À la suite des turbulences qui ont secoué les marchés financiers mondiaux entre 2007 et 2009, toutes les grandes banques centrales ont assoupli leur politique monétaire en abaissant énergiquement les taux directeurs à des niveaux historiquement bas et, après avoir atteint la limite inférieure zéro des taux d'intérêt à court terme, en adoptant également une série de mesures de politique monétaire non conventionnelles (PMNC) visant à contenir les risques pour la stabilité économique et financière. Comme les bilans des banques centrales sont devenus de plus en plus l'instrument de politique monétaire le plus important (Gambacorta et al. (2014)), il devient important d'évaluer si et comment les PMNC ont eu un impact sur l'économie réelle. À cet égard, la quantification de l'impact des PMNC a posé de nouveaux défis aux cadres empiriques et théoriques, la principale difficulté étant qu'il n'existe pas d'instrument bien défini permettant une évaluation globale de l'orientation non conventionnelle de la politique d'une banque centrale.
En ce qui concerne la transmission des politiques non conventionnelles à l'activité financière et économique, la littérature s'est principalement concentrée sur le canal des taux d'intérêt, qui, à son tour, peut être décomposé en deux composantes principales : 1) le rééquilibrage du portefeuille, qui opère par le biais de changements dans les primes de terme des actifs cibles ; 2) le signal, qui concerne la capacité de la banque centrale à façonner les attentes sur la trajectoire future des taux d'intérêt. Le présent document apporte trois contributions à la littérature existante : i) il documente l'importance relative des canaux de rééquilibrage de portefeuille et de signalisation et évalue si elle a changé au fil du temps dans la zone euro ; ii) il fournit des preuves de la forte hétérogénéité entre les économies centrales et périphériques de la zone euro ; iii) il montre que les PMNC de la BCE ont soutenu les performances économiques des économies périphériques.
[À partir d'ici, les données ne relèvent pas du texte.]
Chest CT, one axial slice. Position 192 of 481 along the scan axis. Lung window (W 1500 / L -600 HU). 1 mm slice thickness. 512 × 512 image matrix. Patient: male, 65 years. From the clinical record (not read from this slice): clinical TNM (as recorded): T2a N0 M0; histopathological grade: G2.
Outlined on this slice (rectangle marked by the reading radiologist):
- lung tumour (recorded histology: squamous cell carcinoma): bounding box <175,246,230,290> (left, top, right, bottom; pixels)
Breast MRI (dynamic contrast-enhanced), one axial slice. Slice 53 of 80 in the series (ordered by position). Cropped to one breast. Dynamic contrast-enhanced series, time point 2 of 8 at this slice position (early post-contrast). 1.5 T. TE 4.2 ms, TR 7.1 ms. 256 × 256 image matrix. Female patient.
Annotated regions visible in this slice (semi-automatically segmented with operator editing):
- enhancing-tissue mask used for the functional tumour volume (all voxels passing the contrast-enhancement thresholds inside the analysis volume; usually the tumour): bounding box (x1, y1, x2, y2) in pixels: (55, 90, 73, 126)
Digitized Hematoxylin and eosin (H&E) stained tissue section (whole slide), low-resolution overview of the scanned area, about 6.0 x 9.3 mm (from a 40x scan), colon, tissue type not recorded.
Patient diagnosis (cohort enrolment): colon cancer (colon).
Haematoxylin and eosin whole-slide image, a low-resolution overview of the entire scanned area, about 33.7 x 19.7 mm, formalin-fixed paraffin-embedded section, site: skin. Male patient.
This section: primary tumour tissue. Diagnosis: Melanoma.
Les canaux de rééquilibrage des portefeuilles et de signalisation sont identifiés en décomposant les rendements souverains des membres du noyau dur et de la périphérie de la zone euro en deux sous-composantes principales : i) une prime de terme ; ii) une composante neutre vis-à-vis du risque ou des attentes. Les résultats d'une étude événementielle autour des principales annonces de la BCE sur les PMNC à partir de 2008 montrent que les primes de terme et les rendements neutres au risque ont réagi de manière différente dans les deux groupes, le canal de signalisation étant beaucoup plus fort dans les économies périphériques que dans les pays centraux. Cette dynamique a radicalement changé après l'entrée en vigueur de la limite inférieure zéro (ZLB) en juin 2014.
Nous nous appuyons sur ces faits stylisés pour identifier les chocs des PMNC dans un modèle vectoriel autorégressif structurel à paramètres variables dans le temps et à volatilité stochastique (TVP-SVAR-SV). L'identification structurelle est basée sur des restrictions de zéro et de signe qui sont à la fois contingentes au groupe et au temps ("dynamiques"), car elles changent entre les pays centraux et périphériques ainsi qu'avant et après juin 2014. Nous montrons que l'impact macroéconomique des PMNC de la BCE a considérablement diminué au fil du temps, surtout dans les économies centrales. En outre, nous constatons que les mêmes mesures exercent un impact plus significatif sur la production des membres périphériques, alors que les performances économiques des membres centraux sont affectées uniquement par l'inflation.
Enfin, nous mettons en place une expérience contrefactuelle pour évaluer l'impact sur les agrégats macroéconomiques de l'ensemble des PMNC mises en œuvre par la BCE sur la période 2014-2017. Les résultats montrent qu'en l'absence de ces mesures, la croissance annuelle de la production des économies périphériques aurait été significativement plus faible (-0,67 points de pourcentage).